++++ ИЗВЛЕЧЁННЫЙ ТЕКСТ ++++

О это блистательное булгаковское мастерство! Обвинительная речь Пилата оказывается еще более насыщенной, чем речь Каифы. На одном дыхании, буквально десятком слов Булгаков очерчивает отношения между антиохийским наместником Сирии, римским сенатом и императором Тиберием (об этом мы уже говорили: наместник подчинялся сенату, а Пилат — императору).
А затем — очередной дьявольский трюк: игемон пророчествует гибель Иерусалиму, и гвоздь здесь не только в точности прорицания. В конце-то концов не сложно было образованному историку, каким был Булгаков, заглянуть в источники и установить, что ближайшую ко времени действия осаду города начнет XII Молниеносный (по-латыни «Фульмината») легион, подкрепленный сирийской конницей. Но вот в конце речи, после жестких, логичных угроз, вдруг говорится: «...Тогда услышишь ты горький плач и стенания!» абсолютно иная, библейская, воистину пророческая интонация... Да конечно же это знак отчаяния — в безвыходных ситуациях каждый из нас склонен обратиться к высшим силам, хотя бы припугнуть ими противника. И в то же время это еще одна метка: гибель Иерусалима пророчествовал Христос, притом в речи, похожей и по интонации, и по смыслу. Этот диковинный поворот мы рассмотрим в свое время, пока же вернемся к сюжету.

++++

## СУТЬ ЗАДАНИЯ
Выведите весь отрывок о речи Пилата, приведённый выше, без единого изменения.

++++ ЗАПИСИ ++++

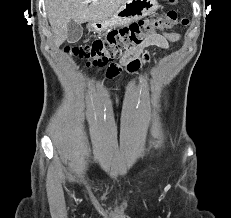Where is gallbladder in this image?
I'll use <instances>...</instances> for the list:
<instances>
[{
    "label": "gallbladder",
    "instance_id": "gallbladder-1",
    "mask_svg": "<svg viewBox=\"0 0 231 218\" xmlns=\"http://www.w3.org/2000/svg\"><path fill=\"white\" fill-rule=\"evenodd\" d=\"M67 32H68V36H67L68 43H76L82 37L83 27L81 26V24H78L75 21L71 20L68 23Z\"/></svg>",
    "mask_w": 231,
    "mask_h": 218
}]
</instances>
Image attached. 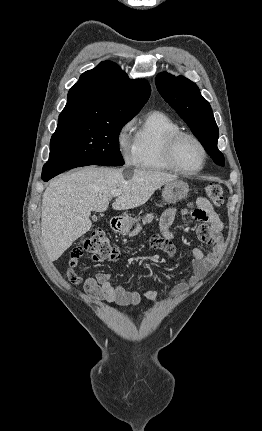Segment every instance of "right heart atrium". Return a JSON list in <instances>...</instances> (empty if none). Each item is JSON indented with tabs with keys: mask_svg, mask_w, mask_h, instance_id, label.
<instances>
[{
	"mask_svg": "<svg viewBox=\"0 0 262 431\" xmlns=\"http://www.w3.org/2000/svg\"><path fill=\"white\" fill-rule=\"evenodd\" d=\"M131 123L124 124L117 136V145L124 160L128 163L133 161L134 141L130 134Z\"/></svg>",
	"mask_w": 262,
	"mask_h": 431,
	"instance_id": "1",
	"label": "right heart atrium"
}]
</instances>
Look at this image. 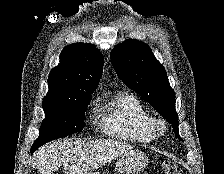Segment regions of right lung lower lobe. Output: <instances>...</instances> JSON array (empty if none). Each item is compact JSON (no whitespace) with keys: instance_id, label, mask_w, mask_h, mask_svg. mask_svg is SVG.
Instances as JSON below:
<instances>
[{"instance_id":"1","label":"right lung lower lobe","mask_w":224,"mask_h":174,"mask_svg":"<svg viewBox=\"0 0 224 174\" xmlns=\"http://www.w3.org/2000/svg\"><path fill=\"white\" fill-rule=\"evenodd\" d=\"M37 148H31V154L36 150Z\"/></svg>"}]
</instances>
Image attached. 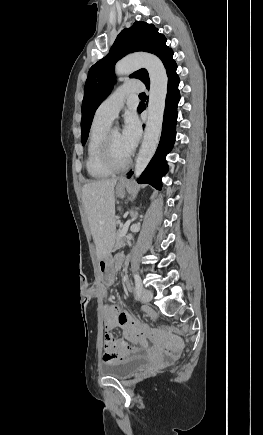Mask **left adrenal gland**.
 Segmentation results:
<instances>
[{
	"label": "left adrenal gland",
	"mask_w": 263,
	"mask_h": 435,
	"mask_svg": "<svg viewBox=\"0 0 263 435\" xmlns=\"http://www.w3.org/2000/svg\"><path fill=\"white\" fill-rule=\"evenodd\" d=\"M131 215H132V221H134V220H136L137 219V216H138V213L135 211V212H131Z\"/></svg>",
	"instance_id": "obj_1"
}]
</instances>
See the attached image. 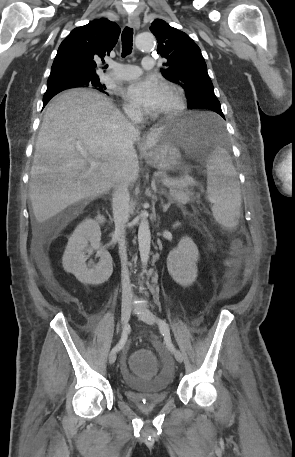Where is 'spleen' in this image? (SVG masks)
<instances>
[{
  "label": "spleen",
  "mask_w": 295,
  "mask_h": 457,
  "mask_svg": "<svg viewBox=\"0 0 295 457\" xmlns=\"http://www.w3.org/2000/svg\"><path fill=\"white\" fill-rule=\"evenodd\" d=\"M207 194L215 220L224 228L238 224L242 203L236 170L231 157L221 147L207 158Z\"/></svg>",
  "instance_id": "spleen-1"
}]
</instances>
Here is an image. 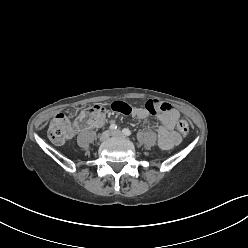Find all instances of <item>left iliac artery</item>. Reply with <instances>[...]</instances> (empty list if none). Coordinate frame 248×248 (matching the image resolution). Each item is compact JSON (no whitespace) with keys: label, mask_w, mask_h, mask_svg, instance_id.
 <instances>
[{"label":"left iliac artery","mask_w":248,"mask_h":248,"mask_svg":"<svg viewBox=\"0 0 248 248\" xmlns=\"http://www.w3.org/2000/svg\"><path fill=\"white\" fill-rule=\"evenodd\" d=\"M122 132H123V134L126 135V136H130V135L132 134L131 131H130L128 128H124V129L122 130Z\"/></svg>","instance_id":"left-iliac-artery-1"}]
</instances>
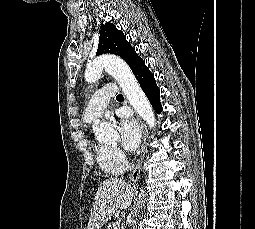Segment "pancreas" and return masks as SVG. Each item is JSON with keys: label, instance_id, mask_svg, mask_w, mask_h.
I'll return each mask as SVG.
<instances>
[{"label": "pancreas", "instance_id": "cf45deb5", "mask_svg": "<svg viewBox=\"0 0 255 229\" xmlns=\"http://www.w3.org/2000/svg\"><path fill=\"white\" fill-rule=\"evenodd\" d=\"M118 222H112L108 225L107 229H114Z\"/></svg>", "mask_w": 255, "mask_h": 229}]
</instances>
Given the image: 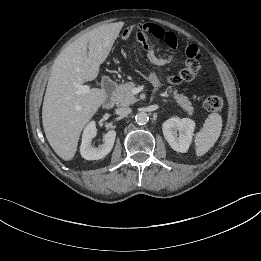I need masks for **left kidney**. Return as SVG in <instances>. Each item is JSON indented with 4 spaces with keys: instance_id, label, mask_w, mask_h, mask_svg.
Here are the masks:
<instances>
[{
    "instance_id": "obj_1",
    "label": "left kidney",
    "mask_w": 261,
    "mask_h": 261,
    "mask_svg": "<svg viewBox=\"0 0 261 261\" xmlns=\"http://www.w3.org/2000/svg\"><path fill=\"white\" fill-rule=\"evenodd\" d=\"M195 122L189 118L172 117L162 125L163 135L177 152L188 151L194 135Z\"/></svg>"
}]
</instances>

++++

## ОТВЕТ К ЗАДАЧЕ
О это блистательное булгаковское мастерство! Обвинительная речь Пилата оказывается еще более насыщенной, чем речь Каифы. На одном дыхании, буквально десятком слов Булгаков очерчивает отношения между антиохийским наместником Сирии, римским сенатом и императором Тиберием (об этом мы уже говорили: наместник подчинялся сенату, а Пилат — императору).
А затем — очередной дьявольский трюк: игемон пророчествует гибель Иерусалиму, и гвоздь здесь не только в точности прорицания. В конце-то концов не сложно было образованному историку, каким был Булгаков, заглянуть в источники и установить, что ближайшую ко времени действия осаду города начнет XII Молниеносный (по-латыни «Фульмината») легион, подкрепленный сирийской конницей. Но вот в конце речи, после жестких, логичных угроз, вдруг говорится: «...Тогда услышишь ты горький плач и стенания!» абсолютно иная, библейская, воистину пророческая интонация... Да конечно же это знак отчаяния — в безвыходных ситуациях каждый из нас склонен обратиться к высшим силам, хотя бы припугнуть ими противника. И в то же время это еще одна метка: гибель Иерусалима пророчествовал Христос, притом в речи, похожей и по интонации, и по смыслу. Этот диковинный поворот мы рассмотрим в свое время, пока же вернемся к сюжету.